One thought on “When you might lose some of your team”

  1. In the computer game industry, I believe the biggest impetus to employee departure is their confidence in the company, and the abilities of the management.

    JOB SECURITY

    Small to mid-size companies in the computer games industry are notoriously volatile. It’s not uncommon for a corporate collapse to leave employees out in the cold, without any severance or back-pay, and frequently with wages still owed to employees. Yes, some of this may be recoverable in court, but former employees have a natural reluctance to ruin references and goodwill to help get another job, just for the chance of receiving a fraction of the money owed years later.

    Even if someone has not experienced that, in the computer game industry, members of your team probably know someone who experienced this kind of horror story. The writers of the Harvard Business Review mostly live in a world far, far removed from this kind of “wild west” business environment. Therefore, their studies almost certainly are biased toward employees at companies with greater stability.

    I do not have any statistics, but in Maslow’s Hierarchy of Needs, the security and safety of a job trumps issues of esteem or self-actualization. In my 33 years inside the computer games industry, I have repeatedly seen people leave a company because its future is uncertain. Sometimes they get a better position, but in almost every case, they feel their new company gives more job security.

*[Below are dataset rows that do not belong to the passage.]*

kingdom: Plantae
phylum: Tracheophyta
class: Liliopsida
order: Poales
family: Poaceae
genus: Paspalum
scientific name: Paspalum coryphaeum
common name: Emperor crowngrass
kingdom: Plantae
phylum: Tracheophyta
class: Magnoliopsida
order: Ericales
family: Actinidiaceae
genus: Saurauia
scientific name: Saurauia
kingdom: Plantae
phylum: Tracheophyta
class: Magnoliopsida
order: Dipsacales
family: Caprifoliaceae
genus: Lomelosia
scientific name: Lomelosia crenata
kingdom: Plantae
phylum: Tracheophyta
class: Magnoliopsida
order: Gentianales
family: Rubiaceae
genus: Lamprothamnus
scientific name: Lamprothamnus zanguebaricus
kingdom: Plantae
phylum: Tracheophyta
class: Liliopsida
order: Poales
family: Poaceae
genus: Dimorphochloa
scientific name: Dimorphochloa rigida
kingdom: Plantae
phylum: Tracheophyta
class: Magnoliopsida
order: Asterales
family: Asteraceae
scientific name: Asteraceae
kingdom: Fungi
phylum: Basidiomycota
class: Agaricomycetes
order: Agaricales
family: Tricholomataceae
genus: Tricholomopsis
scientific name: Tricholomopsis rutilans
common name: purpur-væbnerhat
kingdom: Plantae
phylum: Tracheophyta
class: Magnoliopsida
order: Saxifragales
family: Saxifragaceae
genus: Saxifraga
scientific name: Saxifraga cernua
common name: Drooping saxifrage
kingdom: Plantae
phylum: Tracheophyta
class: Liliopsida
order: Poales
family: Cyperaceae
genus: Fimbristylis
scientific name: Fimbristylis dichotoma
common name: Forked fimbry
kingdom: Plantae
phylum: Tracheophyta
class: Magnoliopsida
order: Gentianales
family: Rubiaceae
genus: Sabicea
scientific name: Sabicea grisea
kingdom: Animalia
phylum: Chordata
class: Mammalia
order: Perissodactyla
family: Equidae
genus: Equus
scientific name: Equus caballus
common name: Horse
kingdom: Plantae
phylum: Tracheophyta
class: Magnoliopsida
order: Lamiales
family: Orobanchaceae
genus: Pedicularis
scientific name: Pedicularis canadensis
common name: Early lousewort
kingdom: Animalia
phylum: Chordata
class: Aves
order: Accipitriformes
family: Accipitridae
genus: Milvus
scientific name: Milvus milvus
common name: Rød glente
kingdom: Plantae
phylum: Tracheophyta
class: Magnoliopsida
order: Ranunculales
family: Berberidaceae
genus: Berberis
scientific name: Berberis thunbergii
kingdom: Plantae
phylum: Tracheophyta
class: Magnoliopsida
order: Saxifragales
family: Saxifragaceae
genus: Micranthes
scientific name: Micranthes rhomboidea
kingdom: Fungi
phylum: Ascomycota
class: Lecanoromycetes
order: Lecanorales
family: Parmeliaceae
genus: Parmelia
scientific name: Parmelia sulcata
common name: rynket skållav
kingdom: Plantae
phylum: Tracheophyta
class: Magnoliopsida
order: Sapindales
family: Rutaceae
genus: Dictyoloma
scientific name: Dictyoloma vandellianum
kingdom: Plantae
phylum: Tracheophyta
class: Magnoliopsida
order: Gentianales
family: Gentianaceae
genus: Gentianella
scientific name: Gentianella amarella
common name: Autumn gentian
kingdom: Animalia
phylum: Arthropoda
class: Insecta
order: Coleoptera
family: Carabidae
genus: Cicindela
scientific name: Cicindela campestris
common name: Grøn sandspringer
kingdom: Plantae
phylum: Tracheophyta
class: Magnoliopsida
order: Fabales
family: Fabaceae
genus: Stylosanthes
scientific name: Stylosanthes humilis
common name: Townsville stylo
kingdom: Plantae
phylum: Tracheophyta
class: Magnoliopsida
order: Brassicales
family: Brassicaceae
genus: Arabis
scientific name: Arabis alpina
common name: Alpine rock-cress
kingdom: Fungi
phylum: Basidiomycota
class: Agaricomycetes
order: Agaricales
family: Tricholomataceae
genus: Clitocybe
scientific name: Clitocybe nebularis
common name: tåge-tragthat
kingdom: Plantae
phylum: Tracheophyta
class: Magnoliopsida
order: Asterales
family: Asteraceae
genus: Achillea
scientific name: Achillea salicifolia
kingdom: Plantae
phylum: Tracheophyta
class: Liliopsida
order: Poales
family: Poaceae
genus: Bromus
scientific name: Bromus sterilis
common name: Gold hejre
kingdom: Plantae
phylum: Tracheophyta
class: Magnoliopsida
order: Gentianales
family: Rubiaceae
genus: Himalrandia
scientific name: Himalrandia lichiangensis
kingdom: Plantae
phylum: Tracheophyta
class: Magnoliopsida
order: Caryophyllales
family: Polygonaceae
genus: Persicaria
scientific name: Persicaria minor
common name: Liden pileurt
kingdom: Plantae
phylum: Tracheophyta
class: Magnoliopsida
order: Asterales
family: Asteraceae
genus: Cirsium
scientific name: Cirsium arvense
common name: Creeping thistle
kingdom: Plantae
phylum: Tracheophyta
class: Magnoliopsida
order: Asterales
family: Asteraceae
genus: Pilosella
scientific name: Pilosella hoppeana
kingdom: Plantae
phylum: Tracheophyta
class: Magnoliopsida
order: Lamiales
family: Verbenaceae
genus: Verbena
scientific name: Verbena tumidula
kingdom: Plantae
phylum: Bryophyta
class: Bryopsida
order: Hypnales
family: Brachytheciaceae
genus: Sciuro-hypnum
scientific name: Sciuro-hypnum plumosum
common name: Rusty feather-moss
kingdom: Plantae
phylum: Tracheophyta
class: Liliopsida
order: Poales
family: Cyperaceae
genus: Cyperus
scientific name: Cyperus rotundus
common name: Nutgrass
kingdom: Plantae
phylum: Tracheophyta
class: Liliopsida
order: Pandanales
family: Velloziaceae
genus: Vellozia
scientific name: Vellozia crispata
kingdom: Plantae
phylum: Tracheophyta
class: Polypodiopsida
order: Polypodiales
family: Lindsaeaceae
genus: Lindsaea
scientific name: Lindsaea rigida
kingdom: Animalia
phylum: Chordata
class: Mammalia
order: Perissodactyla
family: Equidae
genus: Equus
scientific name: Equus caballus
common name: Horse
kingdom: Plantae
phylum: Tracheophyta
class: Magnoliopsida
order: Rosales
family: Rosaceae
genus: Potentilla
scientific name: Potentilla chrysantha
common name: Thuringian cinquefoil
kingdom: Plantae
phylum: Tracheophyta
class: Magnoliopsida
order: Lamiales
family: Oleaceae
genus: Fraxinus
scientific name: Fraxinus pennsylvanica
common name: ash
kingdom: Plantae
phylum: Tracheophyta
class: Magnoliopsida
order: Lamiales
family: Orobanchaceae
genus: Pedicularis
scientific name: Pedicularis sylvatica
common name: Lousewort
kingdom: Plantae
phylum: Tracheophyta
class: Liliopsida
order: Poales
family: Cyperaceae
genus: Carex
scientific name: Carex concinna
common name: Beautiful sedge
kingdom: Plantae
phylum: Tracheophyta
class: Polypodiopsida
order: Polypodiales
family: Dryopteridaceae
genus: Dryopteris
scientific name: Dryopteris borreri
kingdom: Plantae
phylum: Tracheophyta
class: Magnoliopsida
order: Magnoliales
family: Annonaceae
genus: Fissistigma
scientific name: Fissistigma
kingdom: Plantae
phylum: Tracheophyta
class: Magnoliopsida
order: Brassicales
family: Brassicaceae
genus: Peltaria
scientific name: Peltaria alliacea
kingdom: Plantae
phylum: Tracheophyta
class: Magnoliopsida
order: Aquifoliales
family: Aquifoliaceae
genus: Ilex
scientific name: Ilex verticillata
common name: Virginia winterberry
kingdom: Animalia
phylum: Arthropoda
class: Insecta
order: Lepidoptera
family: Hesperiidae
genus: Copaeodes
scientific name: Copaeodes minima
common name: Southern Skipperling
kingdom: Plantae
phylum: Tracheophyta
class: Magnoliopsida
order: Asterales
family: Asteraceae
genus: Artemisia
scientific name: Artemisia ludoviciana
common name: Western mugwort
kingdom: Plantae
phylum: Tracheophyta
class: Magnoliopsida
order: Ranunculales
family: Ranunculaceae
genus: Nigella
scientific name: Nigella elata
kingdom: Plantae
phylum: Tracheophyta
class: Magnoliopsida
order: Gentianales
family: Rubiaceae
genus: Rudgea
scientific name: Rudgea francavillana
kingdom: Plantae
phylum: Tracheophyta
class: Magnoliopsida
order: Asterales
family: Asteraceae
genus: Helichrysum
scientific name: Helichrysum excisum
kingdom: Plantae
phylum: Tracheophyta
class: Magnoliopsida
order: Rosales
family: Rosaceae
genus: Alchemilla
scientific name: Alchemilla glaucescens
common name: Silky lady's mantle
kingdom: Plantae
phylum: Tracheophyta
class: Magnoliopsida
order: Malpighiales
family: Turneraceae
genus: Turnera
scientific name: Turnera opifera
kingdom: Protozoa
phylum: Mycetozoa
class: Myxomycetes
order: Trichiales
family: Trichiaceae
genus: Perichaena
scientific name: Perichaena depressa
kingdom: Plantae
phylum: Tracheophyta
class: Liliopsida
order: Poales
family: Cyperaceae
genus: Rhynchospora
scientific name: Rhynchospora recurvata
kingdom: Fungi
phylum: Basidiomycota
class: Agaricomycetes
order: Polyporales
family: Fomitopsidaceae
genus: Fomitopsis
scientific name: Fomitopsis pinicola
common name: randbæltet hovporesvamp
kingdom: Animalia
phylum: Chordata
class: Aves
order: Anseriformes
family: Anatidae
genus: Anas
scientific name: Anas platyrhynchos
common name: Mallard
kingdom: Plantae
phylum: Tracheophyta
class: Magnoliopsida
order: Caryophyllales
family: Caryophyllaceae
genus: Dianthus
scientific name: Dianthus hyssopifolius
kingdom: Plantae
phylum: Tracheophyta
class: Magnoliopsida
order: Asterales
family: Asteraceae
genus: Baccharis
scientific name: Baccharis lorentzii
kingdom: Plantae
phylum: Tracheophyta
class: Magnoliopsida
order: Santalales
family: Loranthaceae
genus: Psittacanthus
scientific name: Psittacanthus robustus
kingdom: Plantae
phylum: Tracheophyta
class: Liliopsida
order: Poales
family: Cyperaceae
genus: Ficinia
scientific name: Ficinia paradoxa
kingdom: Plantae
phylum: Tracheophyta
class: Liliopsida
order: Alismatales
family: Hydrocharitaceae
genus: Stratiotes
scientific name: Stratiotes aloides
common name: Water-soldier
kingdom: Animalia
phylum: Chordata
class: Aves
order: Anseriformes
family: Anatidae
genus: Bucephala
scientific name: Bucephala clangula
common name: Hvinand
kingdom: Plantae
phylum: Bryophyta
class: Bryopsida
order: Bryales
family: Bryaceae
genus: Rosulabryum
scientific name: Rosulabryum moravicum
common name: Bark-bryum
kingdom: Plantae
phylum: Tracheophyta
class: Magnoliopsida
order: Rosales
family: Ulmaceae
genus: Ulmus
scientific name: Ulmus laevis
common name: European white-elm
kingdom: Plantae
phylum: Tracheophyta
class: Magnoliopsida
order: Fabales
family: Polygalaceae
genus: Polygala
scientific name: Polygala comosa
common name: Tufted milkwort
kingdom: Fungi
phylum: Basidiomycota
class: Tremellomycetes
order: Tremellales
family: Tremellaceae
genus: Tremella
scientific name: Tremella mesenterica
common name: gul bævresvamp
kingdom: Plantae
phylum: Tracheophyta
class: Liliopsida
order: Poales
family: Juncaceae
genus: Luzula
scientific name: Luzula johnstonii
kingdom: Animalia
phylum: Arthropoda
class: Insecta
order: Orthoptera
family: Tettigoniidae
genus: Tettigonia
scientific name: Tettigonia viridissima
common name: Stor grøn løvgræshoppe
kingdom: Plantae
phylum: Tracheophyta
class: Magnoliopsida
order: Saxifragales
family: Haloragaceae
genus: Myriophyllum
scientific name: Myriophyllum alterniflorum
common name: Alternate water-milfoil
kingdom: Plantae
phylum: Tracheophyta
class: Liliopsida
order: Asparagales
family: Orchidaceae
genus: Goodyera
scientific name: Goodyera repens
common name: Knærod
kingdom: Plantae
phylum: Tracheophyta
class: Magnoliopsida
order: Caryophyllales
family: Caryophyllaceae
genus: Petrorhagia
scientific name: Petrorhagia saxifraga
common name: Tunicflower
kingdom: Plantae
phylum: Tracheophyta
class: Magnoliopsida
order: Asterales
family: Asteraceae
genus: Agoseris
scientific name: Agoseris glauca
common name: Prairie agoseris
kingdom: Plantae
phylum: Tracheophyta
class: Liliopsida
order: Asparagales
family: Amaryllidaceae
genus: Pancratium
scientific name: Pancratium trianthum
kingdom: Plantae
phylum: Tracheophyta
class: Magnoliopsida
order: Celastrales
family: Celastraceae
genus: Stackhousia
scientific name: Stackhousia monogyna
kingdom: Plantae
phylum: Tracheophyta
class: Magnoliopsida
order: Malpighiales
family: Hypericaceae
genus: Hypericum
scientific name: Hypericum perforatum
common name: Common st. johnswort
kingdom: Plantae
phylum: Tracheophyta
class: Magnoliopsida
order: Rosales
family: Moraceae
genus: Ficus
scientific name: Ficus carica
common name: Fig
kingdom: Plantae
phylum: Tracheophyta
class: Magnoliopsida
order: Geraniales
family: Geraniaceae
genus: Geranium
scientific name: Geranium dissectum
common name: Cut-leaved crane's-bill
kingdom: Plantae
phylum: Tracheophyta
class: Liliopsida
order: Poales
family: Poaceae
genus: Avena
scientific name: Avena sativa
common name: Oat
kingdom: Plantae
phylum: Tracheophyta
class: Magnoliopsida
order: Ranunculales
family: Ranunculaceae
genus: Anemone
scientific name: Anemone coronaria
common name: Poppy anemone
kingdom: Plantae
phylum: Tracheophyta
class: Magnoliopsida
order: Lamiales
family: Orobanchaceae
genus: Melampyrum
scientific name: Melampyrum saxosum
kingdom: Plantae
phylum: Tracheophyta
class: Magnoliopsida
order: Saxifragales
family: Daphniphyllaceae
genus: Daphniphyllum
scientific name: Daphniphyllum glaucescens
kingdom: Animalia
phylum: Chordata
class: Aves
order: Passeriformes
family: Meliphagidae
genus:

    INCOMPETENT AND/OR EXPLOITATIVE MANAGEMENT

    The computer game industry has many young, upstart companies. Management expertise and valuing employees may not be in the “Corporate DNA.” Poor leadership and management of human resources is another leading cause of people leaving a computer game company. Many managers don’t explain decisions, don’t appear to listen to their employees, and project after project create weak estimates and plans that repeatedly lead to projects requiring much overtime, as well as going over schedule.

    For example, some companies expect that development teams will spend four to six months in “crunch time” (60-80 hour weeks) at the end of a project. Schedules and workloads are built around this implicit assumption. This kind of planning is calculated, crass exploitation, regardless of whether it is conscious or unconscious in management’s mind. When workers see it happening again and again, they recognize it and take action appropriately.

    Apparently, this situation is rare enough in the businesses studied by the HBR authors that it became invisible within their study. However, if they their study had concentrated on the employees of EA and Activision over the last 15 years, and compared it to work patterns within those companies, I think a different image would have emerged.